▸ **Entries provided**:
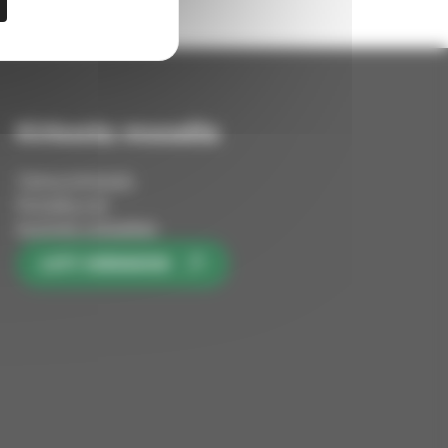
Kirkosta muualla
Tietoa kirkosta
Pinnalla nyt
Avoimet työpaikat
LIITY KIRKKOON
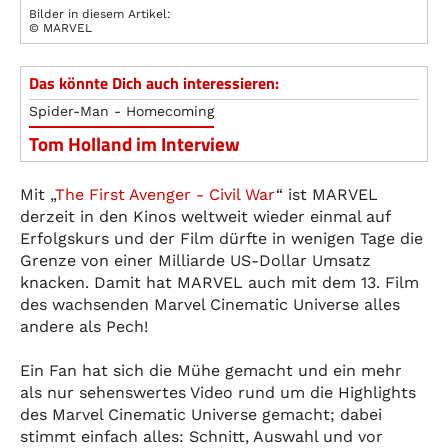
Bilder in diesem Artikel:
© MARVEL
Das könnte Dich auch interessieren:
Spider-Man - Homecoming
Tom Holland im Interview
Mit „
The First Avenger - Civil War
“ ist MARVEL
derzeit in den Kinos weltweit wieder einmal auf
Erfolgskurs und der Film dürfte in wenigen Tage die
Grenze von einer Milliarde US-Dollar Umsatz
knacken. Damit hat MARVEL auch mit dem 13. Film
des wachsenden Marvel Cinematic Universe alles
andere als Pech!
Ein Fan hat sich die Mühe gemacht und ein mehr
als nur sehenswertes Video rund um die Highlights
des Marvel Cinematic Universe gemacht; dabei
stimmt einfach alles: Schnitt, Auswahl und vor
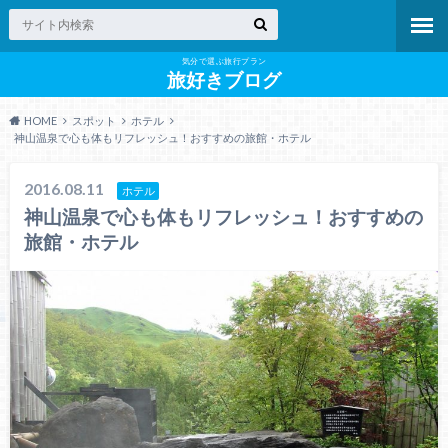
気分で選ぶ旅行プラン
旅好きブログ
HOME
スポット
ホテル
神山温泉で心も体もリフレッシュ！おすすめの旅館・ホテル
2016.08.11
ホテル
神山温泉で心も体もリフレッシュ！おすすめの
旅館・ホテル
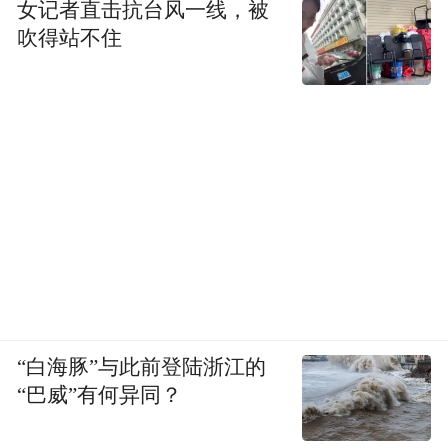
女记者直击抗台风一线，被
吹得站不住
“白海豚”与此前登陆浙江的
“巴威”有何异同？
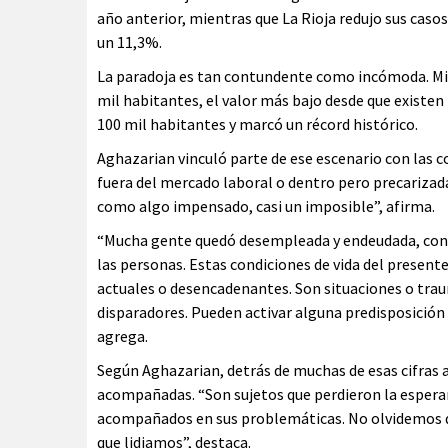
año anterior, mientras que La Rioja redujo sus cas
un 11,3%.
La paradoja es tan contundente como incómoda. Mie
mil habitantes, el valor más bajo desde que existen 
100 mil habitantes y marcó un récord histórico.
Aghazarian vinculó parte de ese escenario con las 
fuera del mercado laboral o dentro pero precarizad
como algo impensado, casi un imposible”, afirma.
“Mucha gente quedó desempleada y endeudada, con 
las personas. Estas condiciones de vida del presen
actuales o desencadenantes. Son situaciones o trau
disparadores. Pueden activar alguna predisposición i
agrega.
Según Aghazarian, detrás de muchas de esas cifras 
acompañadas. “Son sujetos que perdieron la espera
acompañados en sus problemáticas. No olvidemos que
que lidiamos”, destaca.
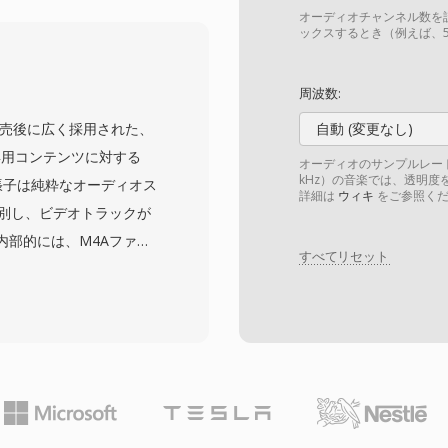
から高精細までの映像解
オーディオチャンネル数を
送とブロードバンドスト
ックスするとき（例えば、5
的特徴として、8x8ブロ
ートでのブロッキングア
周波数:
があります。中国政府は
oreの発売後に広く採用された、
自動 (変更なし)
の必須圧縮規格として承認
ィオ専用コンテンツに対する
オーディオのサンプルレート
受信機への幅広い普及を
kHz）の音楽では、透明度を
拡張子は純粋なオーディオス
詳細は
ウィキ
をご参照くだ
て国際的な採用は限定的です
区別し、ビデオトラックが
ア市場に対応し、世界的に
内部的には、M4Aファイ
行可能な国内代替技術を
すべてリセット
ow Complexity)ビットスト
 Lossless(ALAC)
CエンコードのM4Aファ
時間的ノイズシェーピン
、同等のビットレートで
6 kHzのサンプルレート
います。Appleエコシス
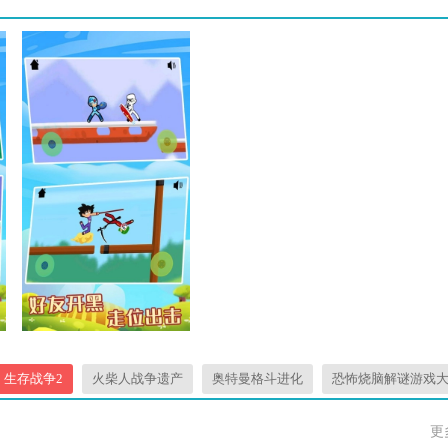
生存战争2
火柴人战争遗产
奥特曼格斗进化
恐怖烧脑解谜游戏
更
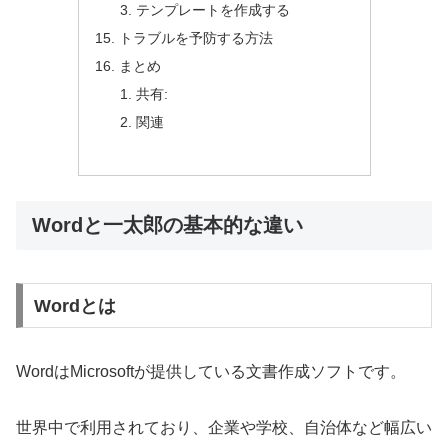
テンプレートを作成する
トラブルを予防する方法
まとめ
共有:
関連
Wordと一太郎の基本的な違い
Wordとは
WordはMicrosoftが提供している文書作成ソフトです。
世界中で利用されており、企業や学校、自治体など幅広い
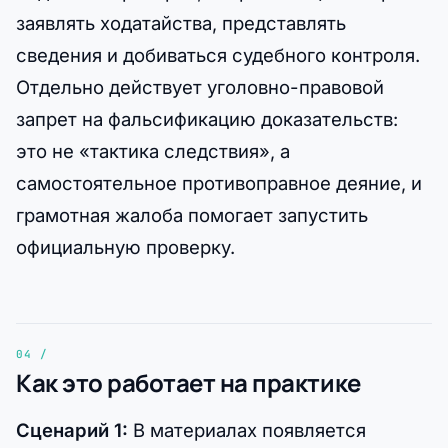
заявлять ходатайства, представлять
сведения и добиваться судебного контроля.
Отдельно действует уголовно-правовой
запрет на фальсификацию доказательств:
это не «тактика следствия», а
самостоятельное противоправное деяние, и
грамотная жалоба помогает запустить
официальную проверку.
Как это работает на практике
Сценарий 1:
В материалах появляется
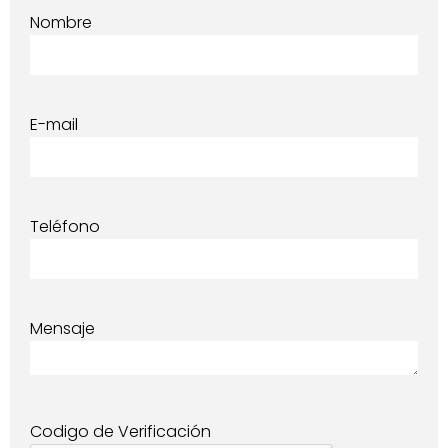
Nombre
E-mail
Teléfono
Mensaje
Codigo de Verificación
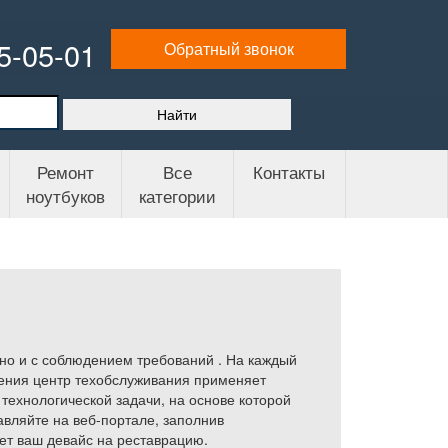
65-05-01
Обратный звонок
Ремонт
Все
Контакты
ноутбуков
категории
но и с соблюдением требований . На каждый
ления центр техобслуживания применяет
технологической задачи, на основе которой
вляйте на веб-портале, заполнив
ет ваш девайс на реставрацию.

▸ **Task instructions**:
Copy out the lines starting with the one that contains "女记者直击抗台风一线，被" and going on through the one that contains "世界中で利用されており、企業や学校、自治体など幅広い", including both of those lines. Leave the pictures out of your copy.

▸ **Result of this exercise**:
女记者直击抗台风一线，被
吹得站不住
“白海豚”与此前登陆浙江的
“巴威”有何异同？
año anterior, mientras que La Rioja redujo sus cas
un 11,3%.
La paradoja es tan contundente como incómoda. Mie
mil habitantes, el valor más bajo desde que existen 
100 mil habitantes y marcó un récord histórico.
Aghazarian vinculó parte de ese escenario con las 
fuera del mercado laboral o dentro pero precarizad
como algo impensado, casi un imposible”, afirma.
“Mucha gente quedó desempleada y endeudada, con 
las personas. Estas condiciones de vida del presen
actuales o desencadenantes. Son situaciones o trau
disparadores. Pueden activar alguna predisposición i
agrega.
Según Aghazarian, detrás de muchas de esas cifras 
acompañadas. “Son sujetos que perdieron la espera
acompañados en sus problemáticas. No olvidemos que
que lidiamos”, destaca.
から高精細までの映像解
オーディオチャンネル数を
送とブロードバンドスト
ックスするとき（例えば、5
的特徴として、8x8ブロ
ートでのブロッキングア
周波数:
があります。中国政府は
oreの発売後に広く採用された、
自動 (変更なし)
の必須圧縮規格として承認
ィオ専用コンテンツに対する
オーディオのサンプルレート
受信機への幅広い普及を
kHz）の音楽では、透明度を
拡張子は純粋なオーディオス
詳細は
ウィキ
をご参照くだ
て国際的な採用は限定的です
区別し、ビデオトラックが
ア市場に対応し、世界的に
内部的には、M4Aファイ
行可能な国内代替技術を
すべてリセット
ow Complexity)ビットスト
 Lossless(ALAC)
CエンコードのM4Aファ
時間的ノイズシェーピン
、同等のビットレートで
6 kHzのサンプルレート
います。Appleエコシス
生存战争2
火柴人战争遗产
奥特曼格斗进化
恐怖烧脑解谜游戏
更
テンプレートを作成する
トラブルを予防する方法
まとめ
共有:
関連
Wordと一太郎の基本的な違い
Wordとは
WordはMicrosoftが提供している文書作成ソフトです。
世界中で利用されており、企業や学校、自治体など幅広い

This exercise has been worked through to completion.